Desde que o governo Tarcísio iniciou o processo para escolher as primeiras escolas estaduais que adotariam o novo modelo, uma série de polêmicas surgiram.
Em pelo menos duas escolas, os estudantes se mobilizaram para que a adesão ao novo modelo fosse retirada. Isso aconteceu na Escola Estadual Vladimir Herzog, em São Bernardo do Campo, e na Escola Estadual Conceição Neves, em Cotia. Os alunos reclamaram que os diretores mostraram interesse no modelo sem consultar a comunidade escolar.
GOELA A BAIXO
Em São Paulo, um diretor foi afastado após mandar um comunicado aos professores dizendo que eles não deveriam expressar suas opiniões publicamente sobre a adesão ao modelo. No comunicado, a direção da Escola Guiomar Rocha Rinaldi orientava os professores a repassarem apenas as informações oficiais da secretaria.

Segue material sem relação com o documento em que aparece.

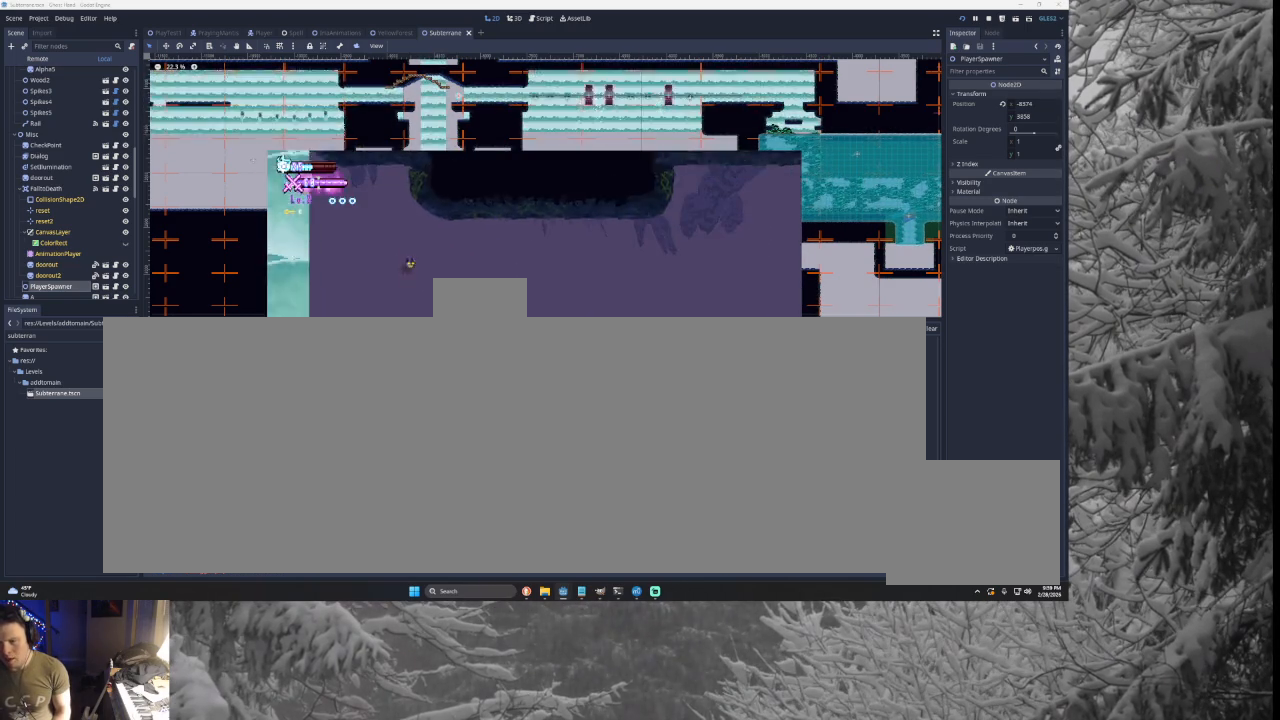
{"buttons": [], "left_stick": "right", "right_stick": "center", "events": []}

Professores e especialistas também criticam as regras estabelecidas pela secretaria para a consulta, argumentando que a votação não pode ser auditada. Além disso, afirmam que a maioria dos alunos afetados pelo modelo não terá direito ao voto direto, pois são menores de idade.

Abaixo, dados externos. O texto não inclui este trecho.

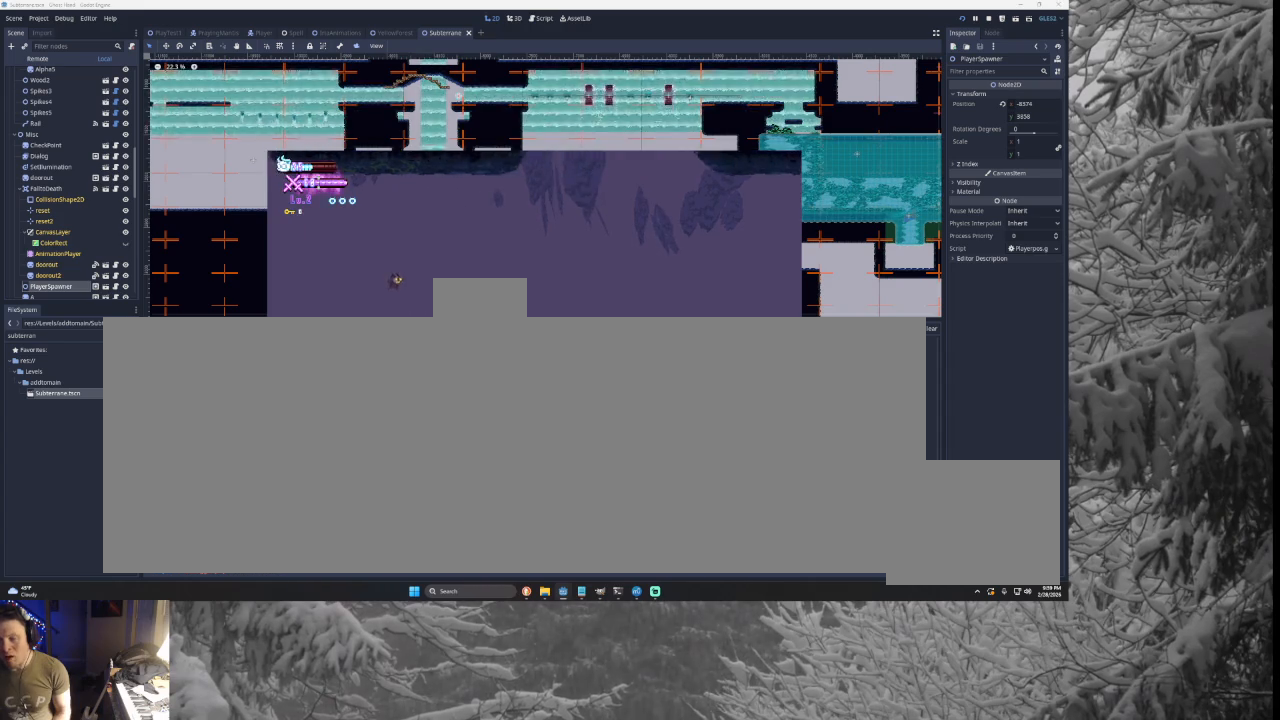
{"buttons": [], "left_stick": "right", "right_stick": "center", "events": []}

Além da Ação Direta de Inconstitucionalidade (ADI) que questiona o modelo cívico-militar em São Paulo, o Supremo Tribunal Federal (STF) também analisa outra ação contra a militarização de escolas públicas no Brasil. Apresentada em 2021 por PT, PSOL e PCdoB, essa ação contesta a legalidade da lei estadual do Paraná que criou essas escolas, e está sem decisão há quase três anos.
A principal crítica é que a militarização de escolas civis não está prevista na Lei de Diretrizes e Bases da Educação Nacional (LDB) ou em qualquer outra lei federal. Portanto, estados e municípios não teriam autonomia para criar seus próprios modelos.
Os ministros do STF já decidiram que iniciativas locais sobre ensino domiciliar são inconstitucionais, afirmando que a regulamentação desse tipo de ensino é competência exclusiva da União. Dessa forma, propostas municipais e estaduais sobre homeschooling foram barradas.
Outro ponto de questionamento é que o modelo cívico-militar violaria o artigo 206 da Constituição Federal, que garante o ensino com base nos princípios da “liberdade de aprender, ensinar, pesquisar e divulgar o pensamento, a arte e o saber” e do “pluralismo de ideias e de concepções pedagógicas”.
O programa de escolas cívico-militares é uma das estratégias de Tarcísio para manter e aumentar o apoio da base bolsonarista. O governador passou a prometer esse modelo em São Paulo após o governo do presidente Luiz Inácio Lula da Silva (PT) anunciar o fim do programa nacional de escolas cívico-militares criado por Jair Bolsonaro (PL).